De fato, todo o livro de Atos pode ser considerado uma expressão (às vezes vacilante) da vocação cristã de dar testemunho do Jesus ressuscitado. Mas dar testemunho significa muito mais que evangelizar. Não devemos cair no erro de pensar que Jesus está falando apenas sobre o trabalho do indivíduo de compartilhar com as próprias palavras o evangelho com um incrédulo. Em vez disso, dar testemunho do reino vindouro significa principalmente viver agora de acordo com os princípios e as práticas do reino de Deus. Veremos que a forma mais eficaz de testemunho cristão é, muitas vezes — talvez principalmente —, compartilhar da vida da comunidade à medida que ela realiza seu trabalho.

A vocação cristã compartilhada de testemunho só é possível por meio do poder do Espírito Santo. O Espírito transforma indivíduos e comunidades de maneiras que resultam no compartilhamento dos frutos do trabalho humano — especialmente poder, recursos e influência — com a comunidade e a cultura ao redor. A comunidade testemunha quando os fortes ajudam os fracos. A comunidade testemunha quando seus membros usam seus recursos para beneficiar a cultura em geral. A comunidade testemunha quando aqueles ao redor veem que trabalhar nos caminhos da justiça, da bondade e da beleza leva a uma vida mais plena.

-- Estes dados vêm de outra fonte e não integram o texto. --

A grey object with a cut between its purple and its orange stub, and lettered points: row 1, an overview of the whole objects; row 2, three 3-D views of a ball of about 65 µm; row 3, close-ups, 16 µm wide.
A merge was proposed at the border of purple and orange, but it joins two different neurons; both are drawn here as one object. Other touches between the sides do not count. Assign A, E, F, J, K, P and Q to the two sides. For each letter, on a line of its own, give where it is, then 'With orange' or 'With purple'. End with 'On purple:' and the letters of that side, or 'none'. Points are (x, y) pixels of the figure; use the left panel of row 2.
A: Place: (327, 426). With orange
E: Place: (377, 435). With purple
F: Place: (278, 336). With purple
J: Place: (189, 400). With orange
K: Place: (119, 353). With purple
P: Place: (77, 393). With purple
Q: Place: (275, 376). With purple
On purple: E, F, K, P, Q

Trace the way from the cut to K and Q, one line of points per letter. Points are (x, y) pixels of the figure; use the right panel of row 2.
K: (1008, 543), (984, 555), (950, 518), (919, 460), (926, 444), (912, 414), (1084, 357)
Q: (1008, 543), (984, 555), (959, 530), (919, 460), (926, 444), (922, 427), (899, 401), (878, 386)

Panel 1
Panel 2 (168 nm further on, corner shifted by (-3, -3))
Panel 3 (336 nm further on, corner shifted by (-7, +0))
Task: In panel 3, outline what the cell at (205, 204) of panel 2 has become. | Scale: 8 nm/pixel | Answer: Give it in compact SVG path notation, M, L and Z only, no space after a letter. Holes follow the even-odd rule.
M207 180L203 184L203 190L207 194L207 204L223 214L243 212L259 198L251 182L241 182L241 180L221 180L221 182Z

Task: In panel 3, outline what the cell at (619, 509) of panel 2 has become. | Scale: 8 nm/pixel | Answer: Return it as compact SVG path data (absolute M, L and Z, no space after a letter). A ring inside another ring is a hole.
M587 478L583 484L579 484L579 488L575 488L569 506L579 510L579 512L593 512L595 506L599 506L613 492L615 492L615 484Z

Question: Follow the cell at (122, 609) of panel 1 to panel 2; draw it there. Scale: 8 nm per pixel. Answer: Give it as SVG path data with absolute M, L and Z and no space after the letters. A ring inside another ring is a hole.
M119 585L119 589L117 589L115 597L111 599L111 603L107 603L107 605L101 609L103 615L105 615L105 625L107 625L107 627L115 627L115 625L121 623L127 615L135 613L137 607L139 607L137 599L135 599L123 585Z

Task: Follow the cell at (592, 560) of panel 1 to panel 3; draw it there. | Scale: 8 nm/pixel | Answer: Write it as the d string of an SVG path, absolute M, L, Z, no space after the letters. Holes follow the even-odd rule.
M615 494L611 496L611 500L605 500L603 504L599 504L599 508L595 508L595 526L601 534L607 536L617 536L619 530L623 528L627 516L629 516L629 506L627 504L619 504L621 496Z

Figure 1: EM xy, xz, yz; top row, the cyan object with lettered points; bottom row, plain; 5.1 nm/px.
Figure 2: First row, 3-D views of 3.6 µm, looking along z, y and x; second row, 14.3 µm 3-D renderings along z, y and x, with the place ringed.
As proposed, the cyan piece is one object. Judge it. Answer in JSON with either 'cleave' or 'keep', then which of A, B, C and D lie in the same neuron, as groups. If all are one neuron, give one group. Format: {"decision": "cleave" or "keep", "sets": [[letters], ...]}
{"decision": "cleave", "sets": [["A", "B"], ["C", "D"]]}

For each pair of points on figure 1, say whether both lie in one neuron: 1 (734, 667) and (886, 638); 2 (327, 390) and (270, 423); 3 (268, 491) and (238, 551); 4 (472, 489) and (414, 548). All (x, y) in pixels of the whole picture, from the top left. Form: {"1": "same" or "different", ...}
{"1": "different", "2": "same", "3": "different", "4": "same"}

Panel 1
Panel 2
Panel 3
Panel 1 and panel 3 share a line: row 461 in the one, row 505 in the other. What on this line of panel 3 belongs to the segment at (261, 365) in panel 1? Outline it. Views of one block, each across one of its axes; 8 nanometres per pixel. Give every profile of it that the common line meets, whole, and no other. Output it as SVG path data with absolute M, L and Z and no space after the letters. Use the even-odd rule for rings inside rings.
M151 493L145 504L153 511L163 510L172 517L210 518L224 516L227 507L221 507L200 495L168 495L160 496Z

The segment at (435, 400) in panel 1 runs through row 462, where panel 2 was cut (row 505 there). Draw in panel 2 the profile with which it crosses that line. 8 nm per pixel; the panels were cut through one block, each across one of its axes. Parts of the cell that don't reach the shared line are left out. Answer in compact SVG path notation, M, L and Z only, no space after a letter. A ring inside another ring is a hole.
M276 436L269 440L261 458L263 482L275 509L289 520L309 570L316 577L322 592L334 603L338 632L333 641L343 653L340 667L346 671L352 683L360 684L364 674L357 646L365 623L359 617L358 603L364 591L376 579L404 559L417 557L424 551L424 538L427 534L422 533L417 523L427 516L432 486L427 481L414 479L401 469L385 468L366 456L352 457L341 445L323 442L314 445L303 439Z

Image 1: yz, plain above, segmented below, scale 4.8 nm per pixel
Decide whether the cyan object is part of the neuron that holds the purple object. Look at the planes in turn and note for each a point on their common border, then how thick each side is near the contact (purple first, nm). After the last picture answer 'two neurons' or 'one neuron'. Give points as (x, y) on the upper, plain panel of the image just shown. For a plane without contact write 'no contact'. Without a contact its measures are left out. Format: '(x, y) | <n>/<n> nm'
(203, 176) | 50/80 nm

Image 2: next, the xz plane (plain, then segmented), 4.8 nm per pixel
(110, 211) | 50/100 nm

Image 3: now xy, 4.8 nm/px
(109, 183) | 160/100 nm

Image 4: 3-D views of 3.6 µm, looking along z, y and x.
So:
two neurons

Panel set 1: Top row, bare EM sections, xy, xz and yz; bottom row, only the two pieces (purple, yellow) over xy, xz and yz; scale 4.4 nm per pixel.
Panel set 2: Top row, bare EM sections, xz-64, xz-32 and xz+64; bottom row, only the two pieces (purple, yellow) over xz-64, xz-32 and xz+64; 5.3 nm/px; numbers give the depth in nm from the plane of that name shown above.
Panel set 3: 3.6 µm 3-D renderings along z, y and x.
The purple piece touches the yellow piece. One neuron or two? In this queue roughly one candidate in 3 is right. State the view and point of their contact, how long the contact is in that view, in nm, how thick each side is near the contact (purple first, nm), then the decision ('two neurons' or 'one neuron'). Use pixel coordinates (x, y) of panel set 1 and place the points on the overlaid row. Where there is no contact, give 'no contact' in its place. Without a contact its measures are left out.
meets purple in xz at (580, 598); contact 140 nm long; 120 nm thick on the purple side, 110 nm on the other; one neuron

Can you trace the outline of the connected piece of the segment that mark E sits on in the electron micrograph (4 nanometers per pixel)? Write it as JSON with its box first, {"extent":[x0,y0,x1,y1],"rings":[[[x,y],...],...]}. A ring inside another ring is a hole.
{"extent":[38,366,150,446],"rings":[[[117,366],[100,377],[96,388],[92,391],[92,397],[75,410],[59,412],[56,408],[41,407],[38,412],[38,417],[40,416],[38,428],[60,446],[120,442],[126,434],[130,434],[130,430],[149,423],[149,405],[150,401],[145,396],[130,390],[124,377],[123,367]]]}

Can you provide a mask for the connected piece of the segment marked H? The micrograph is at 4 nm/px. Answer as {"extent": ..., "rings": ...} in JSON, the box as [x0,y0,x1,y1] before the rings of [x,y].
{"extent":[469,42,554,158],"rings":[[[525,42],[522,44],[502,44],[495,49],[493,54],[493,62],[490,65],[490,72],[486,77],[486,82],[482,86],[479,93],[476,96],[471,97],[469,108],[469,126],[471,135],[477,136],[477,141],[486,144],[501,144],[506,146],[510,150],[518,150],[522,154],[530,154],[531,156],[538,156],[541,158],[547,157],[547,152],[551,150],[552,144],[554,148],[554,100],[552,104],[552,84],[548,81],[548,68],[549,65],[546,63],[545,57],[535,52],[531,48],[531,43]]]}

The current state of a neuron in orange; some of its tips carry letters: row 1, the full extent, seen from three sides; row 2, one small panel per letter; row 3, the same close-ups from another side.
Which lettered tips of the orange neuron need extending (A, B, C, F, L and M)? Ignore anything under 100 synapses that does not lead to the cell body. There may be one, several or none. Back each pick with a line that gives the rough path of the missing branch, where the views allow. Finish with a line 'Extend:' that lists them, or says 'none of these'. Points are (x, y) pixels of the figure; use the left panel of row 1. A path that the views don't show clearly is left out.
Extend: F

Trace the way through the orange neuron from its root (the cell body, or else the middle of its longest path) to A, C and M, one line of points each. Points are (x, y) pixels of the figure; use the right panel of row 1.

Os locais mencionados por Jesus revelam que o testemunho dos discípulos os coloca em perigo social. Ao grupo de discípulos judeus de Jesus é ordenado que falem em nome de um homem que havia pouco tempo fora crucificado como inimigo do Império Romano e blasfemador do Deus de Israel. Eles são chamados a assumir essa vocação na cidade em que seu mestre foi morto, entre os samaritanos — inimigos históricos e étnicos dos judeus — e nos rincões do Império Romano. [2]

Em resumo, Atos começa com uma vocação orientadora que chama os seguidores de Jesus para a tarefa fundamental do testemunho. Testemunhar significa, acima de tudo, viver de acordo com os caminhos do reino vindouro de Deus. Como veremos em breve, o elemento mais importante desta vida é que trabalhamos principalmente para o bem dos outros. Essa vocação se torna possível pelo poder do Espírito Santo e deve ser exercida sem preocupação excessiva com as barreiras sociais. Essa vocação orientadora não menospreza o valor do trabalho humano ou da vida profissional dos discípulos de Jesus em favor apenas da proclamação verbal do evangelho. Bem ao contrário, Atos argumentará vigorosamente que todo trabalho humano pode ser uma expressão fundamental do reino de Deus.